Ils étaient dans le cabinet de travail, c'est-à-dire dans le fumoir du comte, dans cette pièce intime de chaque maison où se trahissent les goûts et les habitudes du maître.
On n'y voyait guère de livres ni de papiers, mais quantité d'armes de tous les temps et de tous les pays, des fusils et des sabres, des armures, des épées de combat et des fleurets mouchetés.
Sur la table qui servait de bureau se voyaient cinq ou six revolvers de différents systèmes, attendant que le maître eût le temps de les essayer et se prononçât sur leur valeur respective.
Près de cette table, M. de Combelaine, vêtu d'un élégant costume du matin, était assis ou plutôt couché dans un immense fauteuil.
Il s'était appliqué et avait réussi à se faire un masque nouveau, approprié aux circonstances et à sa nouvelle situation.

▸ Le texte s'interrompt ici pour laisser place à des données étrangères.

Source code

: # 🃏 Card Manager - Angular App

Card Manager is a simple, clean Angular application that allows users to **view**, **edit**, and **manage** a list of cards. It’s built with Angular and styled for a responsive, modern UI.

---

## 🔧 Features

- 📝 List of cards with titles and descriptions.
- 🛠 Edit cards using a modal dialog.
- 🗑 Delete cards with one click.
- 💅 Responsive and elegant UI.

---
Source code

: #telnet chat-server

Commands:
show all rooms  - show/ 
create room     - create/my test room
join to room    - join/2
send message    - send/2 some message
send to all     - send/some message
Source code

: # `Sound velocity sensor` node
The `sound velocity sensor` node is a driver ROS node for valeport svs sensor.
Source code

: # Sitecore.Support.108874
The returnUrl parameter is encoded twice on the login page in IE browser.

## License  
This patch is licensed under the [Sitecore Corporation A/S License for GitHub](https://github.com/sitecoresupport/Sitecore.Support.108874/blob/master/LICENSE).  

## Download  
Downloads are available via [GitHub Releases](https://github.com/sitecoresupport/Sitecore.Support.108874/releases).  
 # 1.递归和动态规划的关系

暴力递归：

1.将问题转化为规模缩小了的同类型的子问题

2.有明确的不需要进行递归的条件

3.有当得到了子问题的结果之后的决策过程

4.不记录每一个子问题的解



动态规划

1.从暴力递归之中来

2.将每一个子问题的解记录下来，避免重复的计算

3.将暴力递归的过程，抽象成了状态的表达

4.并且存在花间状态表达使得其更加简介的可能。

Et les spectateurs qui le sifflaient à Bruxelles, lorsqu'il y jouait la comédie, ne l'eussent pas reconnu, avec ses cheveux ramenés aux tempes, ses moustaches outrageusement cirées, son œil morne et sa physionomie impassible.
C'était une fureur, alors. C'était à qui copierait le maître. C'était à qui éteindrait son regard, empèserait sa barbe, pétrifierait son visage et laisserait tomber de ses lèvres des paroles rares et sans expression.